Human breast milk derives 40 percent of its calories from lactose, otherwise known as milk sugar. Put a bit of sugar on your finger
15
and put it in a newborn’s mouth and you’ll see that the baby will communicate to you nonverbally that
this is a good thing! Give me more!
Wiring kids with an innate love of sweet tastes helps ensure that they’ll be able to nourish themselves.

Humans also need salt to survive, but babies don’t have a preference for salt from day one, because they simply cannot taste it. Human salt receptors aren’t mature at birth, even for the offspring of mothers who had morning sickness. Their saltaholic cravings, like all human babies’, don’t kick in until a few months after birth. There’s a horrifying case of a hospital in suburban Sydney,
Australia, that proved this fact in the worst way. An employee in the children’s ward accidentally used salt instead of sugar to make the infant formula, which in the late 1960s required measuring and mixing. The newborn babies drank the formula without fuss, given their immature, nonfunctioning salt receptors. Soon they sickened, but by the time they were diagnosed with salt poisoning, the mix-up had caused the deaths of four newborns. Adult humans also can die from salt overdoses, so imagine how sensitive a baby’s system is to the effects of high levels of salt. Breast-feeding infants is safest for them, although most baby formulas these days already have the sugar included. If yours does not, move the salt container away from where you mix it up.

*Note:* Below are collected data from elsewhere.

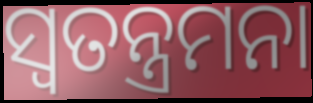
ସ୍ୱତନ୍ତ୍ରମନା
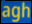
agh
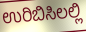
ಉರಿಬಿಸಿಲಲ್ಲಿ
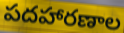
పదహారణాల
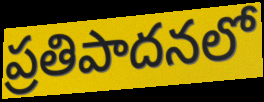
ప్రతిపాదనలో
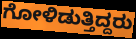
ಗೋಳಿಡುತ್ತಿದ್ದರು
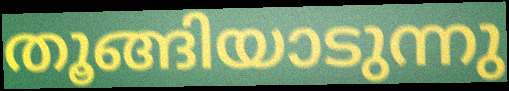
തൂങ്ങിയാടുന്നു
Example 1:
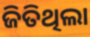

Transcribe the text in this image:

ଜିତିଥିଲା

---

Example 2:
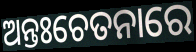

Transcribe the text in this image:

ଅନ୍ତଃଚେତନାରେ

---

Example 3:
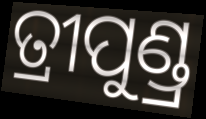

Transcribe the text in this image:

ତ୍ରୀପୁଣ୍ଡ୍ର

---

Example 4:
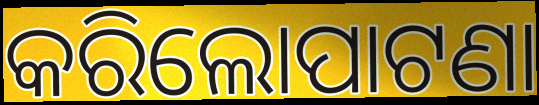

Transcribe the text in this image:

କରିଲୋପାଟଣା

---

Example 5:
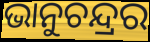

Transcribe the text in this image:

ଭାନୁଚନ୍ଦ୍ରର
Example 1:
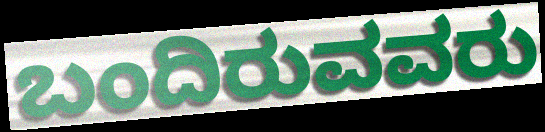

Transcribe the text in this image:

ಬಂದಿರುವವರು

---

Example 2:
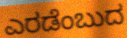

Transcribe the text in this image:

ಎರಡೆಂಬುದ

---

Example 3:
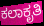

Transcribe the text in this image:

ಕಲಾಕೃತಿ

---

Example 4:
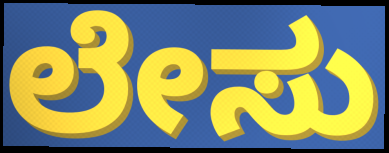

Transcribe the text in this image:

ಲೇಸು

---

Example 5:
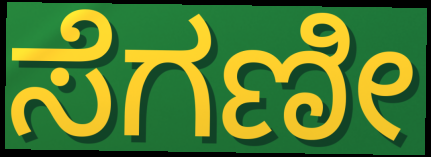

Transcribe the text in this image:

ಸೆಗಣೀ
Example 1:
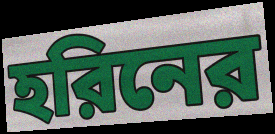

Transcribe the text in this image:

হরিনের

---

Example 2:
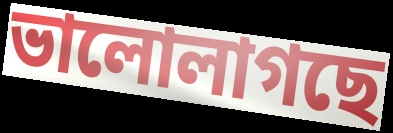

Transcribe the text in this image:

ভালোলাগছে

We know from research on salt preferences that infants develop a liking for salt at about four months of age. And then something interesting happens. Children under the age of three will drink salt water that a child over the age of three will reject. It seems that as the child’s salt receptors mature, she becomes more in tune with the context in which the saltiness occurs. After three years of age, kids will reject salty water yet accept salty soup broth at the same level of saltiness. Most adults reject salt water, which just doesn’t make culinary sense to us. Salty soup broth makes sense. Three years of age seems to be when food form and context become important in making decisions about what to eat. It’s when we begin to make sense of our food world.

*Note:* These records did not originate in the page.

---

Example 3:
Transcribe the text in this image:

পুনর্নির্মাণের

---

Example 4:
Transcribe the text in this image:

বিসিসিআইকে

Babies universally reject bitter foods. There’s a good evolutionary reason for this, too. Human babies are completely helpless when they’re born and rely almost entirely on adults for their survival. If a baby were left on his own, how would he know what to eat? Most babies will put anything into their mouth, and most babies take immediately to sucking on a nipple, no instruction required. They have the instinct to get things into their mouth. But if babies—and children—would universally swallow anything, they’d be at great risk because they have undeveloped immune and digestive systems. An instinctive rejection of bitter foods is thus protective of human babies’ lives. This explains why kids don’t (usually) drink coffee, tea, or enjoy Brussels sprouts or broccoli. It’s the remnants of their protective wiring hanging on. I asked Gary Beauchamp, director of Monell, if he had any advice for mothers who want their kids to eat more vegetables. His response was not to force children to eat anything. “Kids are smart not to like vegetables. They’re onto something. You’re fighting some real biology there,” he said.